Starting at the first entry below, repeat all the data word for word and drop the pictures.

==========

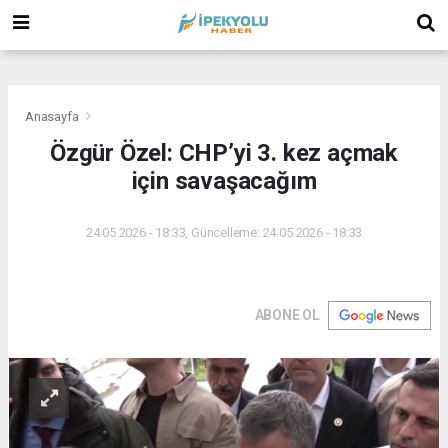
(
(
(
Anasayfa
Özgür Özel: CHP’yi 3. kez açmak
için savaşacağım
24.05.2026 - 18:33, Güncelleme: 24.05.2026 - 18:33
ABONE OL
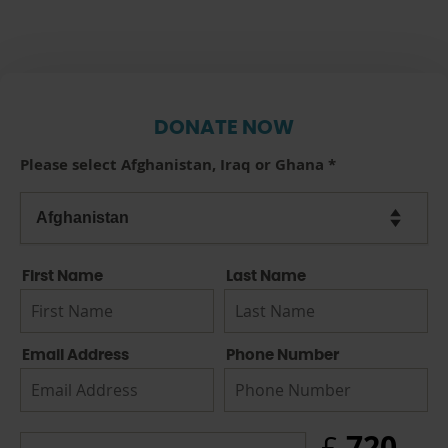
DONATE NOW
Please select Afghanistan, Iraq or Ghana
*
First Name
Last Name
Email Address
Phone Number
720
£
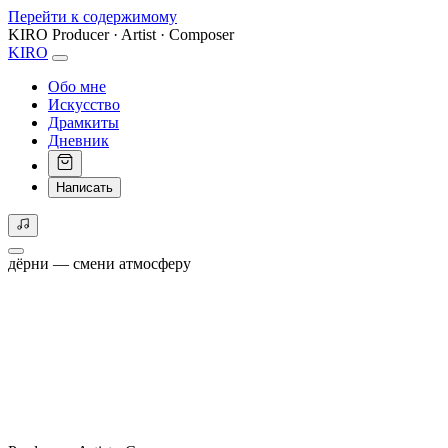
Перейти к содержимому
KIRO
Producer · Artist · Composer
KIRO
Обо мне
Искусство
Драмкиты
Дневник
Написать
дёрни — смени атмосферу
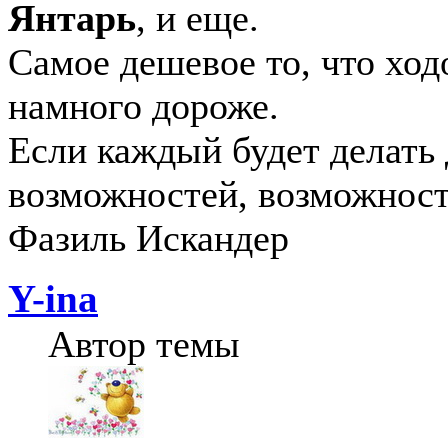
Янтарь
, и еще.
Самое дешевое то, что ход
намного дороже.
Если каждый будет делать 
возможностей, возможност
Фазиль Искандер
Y-ina
Автор темы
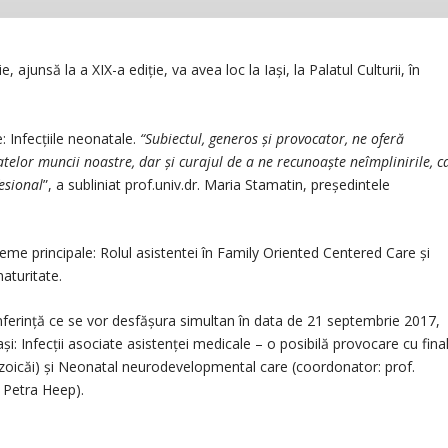
junsă la a XIX-a ediție, va avea loc la Iași, la Palatul Culturii, în
: Infecțiile neonatale.
“Subiectul, generos și provocator, ne oferă
atelor muncii noastre, dar și curajul de a ne recunoaște neîmplinirile, c
fesional
”, a subliniat prof.univ.dr. Maria Stamatin, președintele
teme principale: Rolul asistentei în Family Oriented Centered Care și
aturitate.
nferință ce se vor desfășura simultan în data de 21 septembrie 2017,
 Iași: Infecții asociate asistenței medicale – o posibilă provocare cu fina
a Azoicăi) și Neonatal neurodevelopmental care (coordonator: prof.
, Petra Heep).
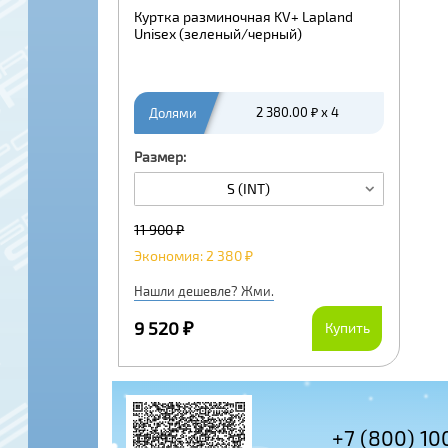
Куртка разминочная KV+ Lapland
Unisex (зеленый/черный)
Долями
2 380.00 ₽ x 4
Размер:
S (INT)
11 900 ₽
Экономия: 2 380 ₽
Нашли дешевле? Жми.
9 520 ₽
Купить
+7 (495) 978-61-54
+7 (800) 10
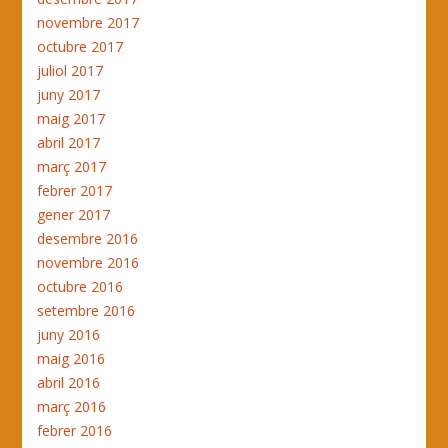
novembre 2017
octubre 2017
juliol 2017
juny 2017
maig 2017
abril 2017
març 2017
febrer 2017
gener 2017
desembre 2016
novembre 2016
octubre 2016
setembre 2016
juny 2016
maig 2016
abril 2016
març 2016
febrer 2016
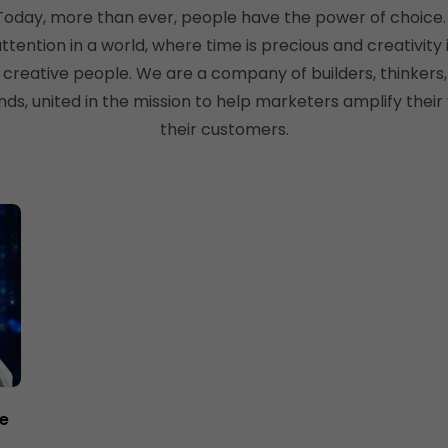
. Today, more than ever, people have the power of choice
ttention in a world, where time is precious and creativity 
by creative people. We are a company of builders, thinkers
ds, united in the mission to help marketers amplify their 
their customers.
te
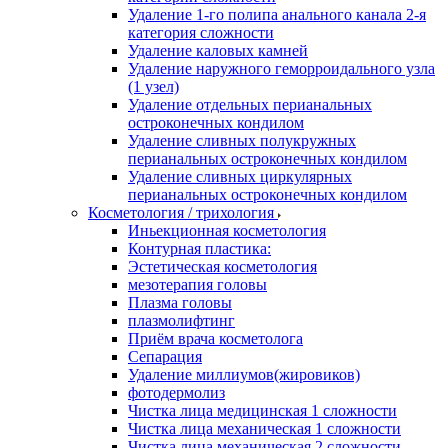
Удаление 1-го полипа анального канала 2-я
категория сложности
Удаление каловых камней
Удаление наружного геморроидального узла
(1 узел)
Удаление отдельных перианальных
остроконечных кондилом
Удаление сливных полукружных
перианальных остроконечных кондилом
Удаление сливных циркулярных
перианальных остроконечных кондилом
Косметология / трихология
Иньекционная косметология
Контурная пластика:
Эстетическая косметология
мезотерапия головы
Плазма головы
плазмолифтинг
Приём врача косметолога
Сепарация
Удаление миллиумов(жировиков)
фотодермолиз
Чистка лица медицинская 1 сложности
Чистка лица механическая 1 сложности
Чистка лица механическая 2 сложности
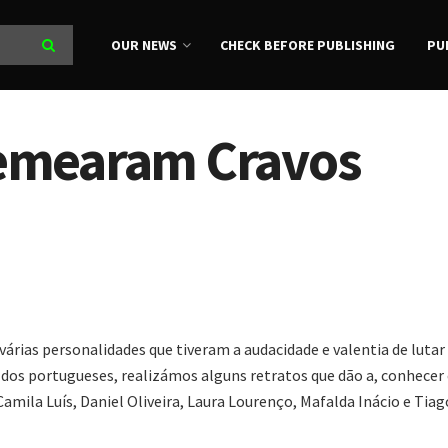
OUR NEWS
CHECK BEFORE PUBLISHING
PU
emearam Cravos
árias personalidades que tiveram a audacidade e valentia de lutar
a dos portugueses, realizámos alguns retratos que dão a, conhecer 
amila Luís, Daniel Oliveira, Laura Lourenço, Mafalda Inácio e Tiag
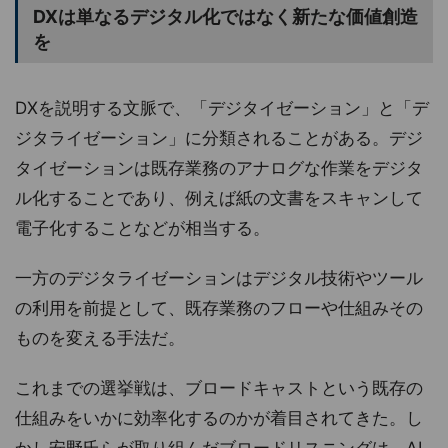
DXは単なるデジタル化ではなく新たな価値創造
を
DXを説明する文脈で、「デジタイゼーション」と「デ
ジタライゼーション」に分類されることがある。デジ
タイゼーションは既存業務のアナログな作業をデジタ
ル化することであり、例えば紙の文書をスキャンして
電子化することなどが相当する。
一方のデジタライゼーションはデジタル技術やツール
の利用を前提として、既存業務のフローや仕組みその
ものを変える手法だ。
これまでの選挙戦は、ブロードキャストという既存の
仕組みをいかに効率化するのかが着目されてきた。し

==========

◆ **Result of the exercise**
(
(
(
Anasayfa
Özgür Özel: CHP’yi 3. kez açmak
için savaşacağım
24.05.2026 - 18:33, Güncelleme: 24.05.2026 - 18:33
ABONE OL
DONATE NOW
Please select Afghanistan, Iraq or Ghana
*
First Name
Last Name
Email Address
Phone Number
720
£
Перейти к содержимому
KIRO
Producer · Artist · Composer
KIRO
Обо мне
Искусство
Драмкиты
Дневник
Написать
дёрни — смени атмосферу
Янтарь
, и еще.
Самое дешевое то, что ход
намного дороже.
Если каждый будет делать 
возможностей, возможност
Фазиль Искандер
Y-ina
Автор темы
junsă la a XIX-a ediție, va avea loc la Iași, la Palatul Culturii, în
: Infecțiile neonatale.
“Subiectul, generos și provocator, ne oferă
atelor muncii noastre, dar și curajul de a ne recunoaște neîmplinirile, c
fesional
”, a subliniat prof.univ.dr. Maria Stamatin, președintele
teme principale: Rolul asistentei în Family Oriented Centered Care și
aturitate.
nferință ce se vor desfășura simultan în data de 21 septembrie 2017,
 Iași: Infecții asociate asistenței medicale – o posibilă provocare cu fina
a Azoicăi) și Neonatal neurodevelopmental care (coordonator: prof.
, Petra Heep).
Куртка разминочная KV+ Lapland
Unisex (зеленый/черный)
Долями
2 380.00 ₽ x 4
Размер:
S (INT)
11 900 ₽
Экономия: 2 380 ₽
Нашли дешевле? Жми.
9 520 ₽
Купить
+7 (495) 978-61-54
+7 (800) 10
novembre 2017
octubre 2017
juliol 2017
juny 2017
maig 2017
abril 2017
març 2017
febrer 2017
gener 2017
desembre 2016
novembre 2016
octubre 2016
setembre 2016
juny 2016
maig 2016
abril 2016
març 2016
febrer 2016
. Today, more than ever, people have the power of choice
ttention in a world, where time is precious and creativity 
by creative people. We are a company of builders, thinkers
ds, united in the mission to help marketers amplify their 
their customers.
te
Удаление 1-го полипа анального канала 2-я
категория сложности
Удаление каловых камней
Удаление наружного геморроидального узла
(1 узел)
Удаление отдельных перианальных
остроконечных кондилом
Удаление сливных полукружных
перианальных остроконечных кондилом
Удаление сливных циркулярных
перианальных остроконечных кондилом
Косметология / трихология
Иньекционная косметология
Контурная пластика:
Эстетическая косметология
мезотерапия головы
Плазма головы
плазмолифтинг
Приём врача косметолога
Сепарация
Удаление миллиумов(жировиков)
фотодермолиз
Чистка лица медицинская 1 сложности
Чистка лица механическая 1 сложности
Чистка лица механическая 2 сложности
OUR NEWS
CHECK BEFORE PUBLISHING
PU
emearam Cravos
árias personalidades que tiveram a audacidade e valentia de lutar
a dos portugueses, realizámos alguns retratos que dão a, conhecer 
amila Luís, Daniel Oliveira, Laura Lourenço, Mafalda Inácio e Tiag
DXは単なるデジタル化ではなく新たな価値創造
を
DXを説明する文脈で、「デジタイゼーション」と「デ
ジタライゼーション」に分類されることがある。デジ
タイゼーションは既存業務のアナログな作業をデジタ
ル化することであり、例えば紙の文書をスキャンして
電子化することなどが相当する。
一方のデジタライゼーションはデジタル技術やツール
の利用を前提として、既存業務のフローや仕組みその
ものを変える手法だ。
これまでの選挙戦は、ブロードキャストという既存の
仕組みをいかに効率化するのかが着目されてきた。し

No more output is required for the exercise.